The Mistake of Information Overload
This week I wanted to dive a little deeper into the concept that information does not lead to action.
Wendy Wood, a world renowned psychologist and researcher, has spent years researching behavior change and how information influences changes. Wood and her colleagues conducted an experiment in which they provided information about the health benefits of climbing stairs. They placed educational posters in and around an elevator encouraging the use of stairs over the elevator by describing the number of calories burned by taking the stairs.
Despite this information, the researchers found that elevator usage did not decrease significantly. In one case, the researchers increased the time it took for the elevator doors to close from 5 seconds to 16 seconds. The result was a 33% reduction in elevator trips. A week later, researchers decreased the time from 16 seconds back to 5, yet a majority of the staff continued to take the stairs. Information did not lead to behavior change, environmental design did.

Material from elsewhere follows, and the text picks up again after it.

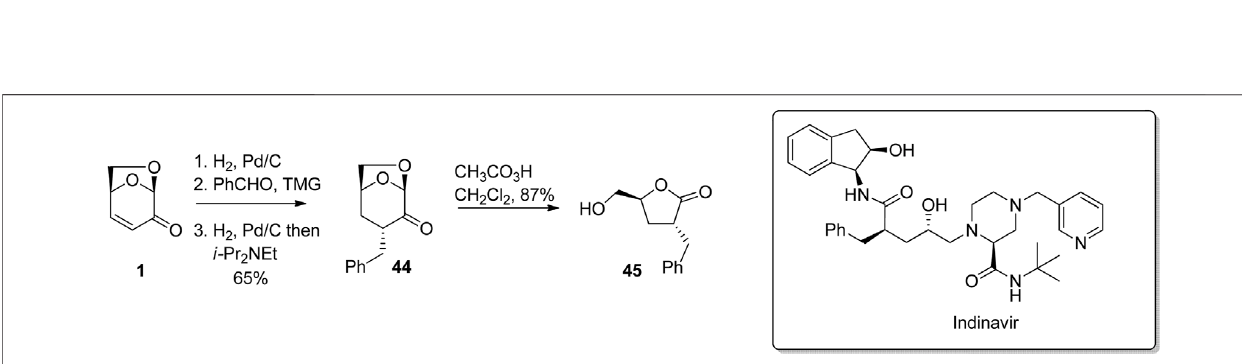
FIGURE 13 | Conversion of LGO into protected ribonolactone derivatives used to synthesise antiviral compounds.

Newly diagnosed chronic disease patients are overwhelmed with the stack of documents they receive when they are first diagnosed. This information overload actually hinders patients from changing their behavior. A study by Finkelstein, Allard, and Farquhar (2004) found that patients who received a large amount of written information about their health condition were less likely to recall the information and less likely to take action based on the information. Another study by Morisky, Green, and Levine (1986) found that patients who received detailed instructions on how to take their medications were less likely to comply with the regimen compared to patients who received simpler instructions.
Simplicity is key when trying to communicate information in a way that will lead to behavior change. Working with patients to develop one micro-habit, provide bite-sized information over multiple touchpoints, celebrate and reward small actions is an approach that works more successfully over the long term.
Vianova has spent years developing the Start, Stick, Stretch sequence that has helped chronic disease patients develop healthy habits. First, patients solidify their Start with one micro-behavior, which gets patients to Show Up, and begin their new behavior. Once they have solidified their Start, we work to help those new behaviors Stick, creating greater habit consistency and resilience, as well as helping them recover when they skip their new routine.